Researchers analyzed 150,391 visits by black and white Medicare patients to 4,355 primary care physicians who participated in a 2000-01 telephone survey. The study was conducted by the Center for Studying Health System Change in Washington, D.C., and New York's Memorial Sloan-Kettering Cancer Center, where Dr. Bach is a pulmonologist and epidemiologist.
The study found that 22% of doctors accounted for 80% of the black patient visits in the study while the remaining 78% of physicians received the majority of visits by white patients. Thus, black and white patients are largely treated by different physicians, the study said. Doctors who treated blacks more often practiced in low-income neighborhoods.
Physicians who treated black patients were less likely to be board-certified than those who treated white patients. Researchers said previous studies showed that doctors who aren't board-certified are less likely to follow screening recommendations -- a tendency that could mean delayed diagnosis.
Physicians treating blacks more often said they lacked adequate access to health care resources, including high-quality diagnostic imaging, high-quality subspecialists, elective hospital admissions and good ancillary services. Doctors of white patients had less trouble in each of these access areas.
Black medical leaders agreed with the findings.
In a statement that also called for greater attention to improving access to quality care for blacks, the National Medical Assn. and four predominantly black medical colleges said the study "confirms the American medical system's tragic negligence to provide minority patients with the high-quality medical care they deserve."
"We've recognized a dual health care system for many years," said Winston Price, MD, a New York pediatrician and president of the National Medical Assn., which represents black physicians. "Our most sick and our most at-risk patients are receiving the lowest level of health care. The study really points out the flaws in the system."

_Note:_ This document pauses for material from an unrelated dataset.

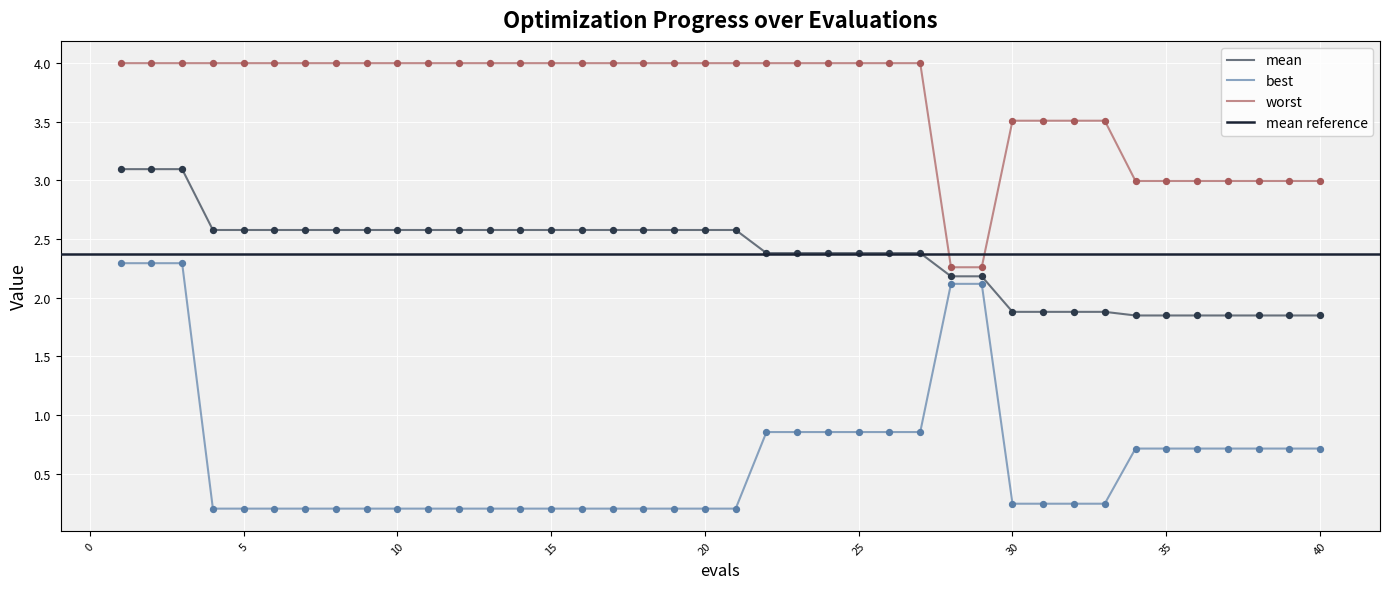

At how many categories does at least one series exceed 3?

31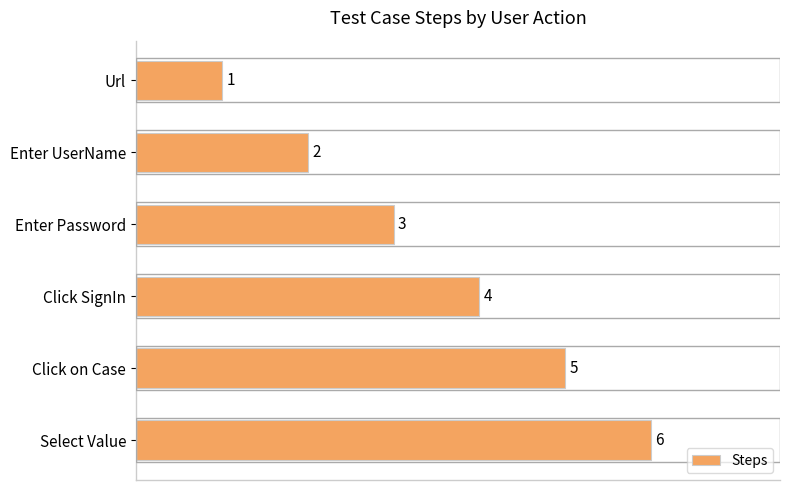

The chart shows a value of 2 at Select Value. True or false?

False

In an editorial that accompanied the study, Arnold M. Epstein, MD, said the study was a reminder that "integration is not complete and separate is not equal."
Dr. Epstein said differences in patient care appeared to stem more from geography than from choice of physician. Disparities between black and white patients reflected the place in which patients sought care, rather than the doctor they chose in that place, he said.
Stephen Thomas, PhD, said medical leaders should view health care disparities as unacceptable and strive for system change.
"It's a system problem that must be solved with a system solution," said Dr. Thomas, director of the University of Pittsburgh's Center for Minority Health.
Until change occurs, physicians will continue to struggle to provide quality care, leaders said.
"These physicians are the firemen running into the fires of health care disparities," Dr. Price said. "If those physicians didn't run in with those fire hoses, then the fire wouldn't be put out."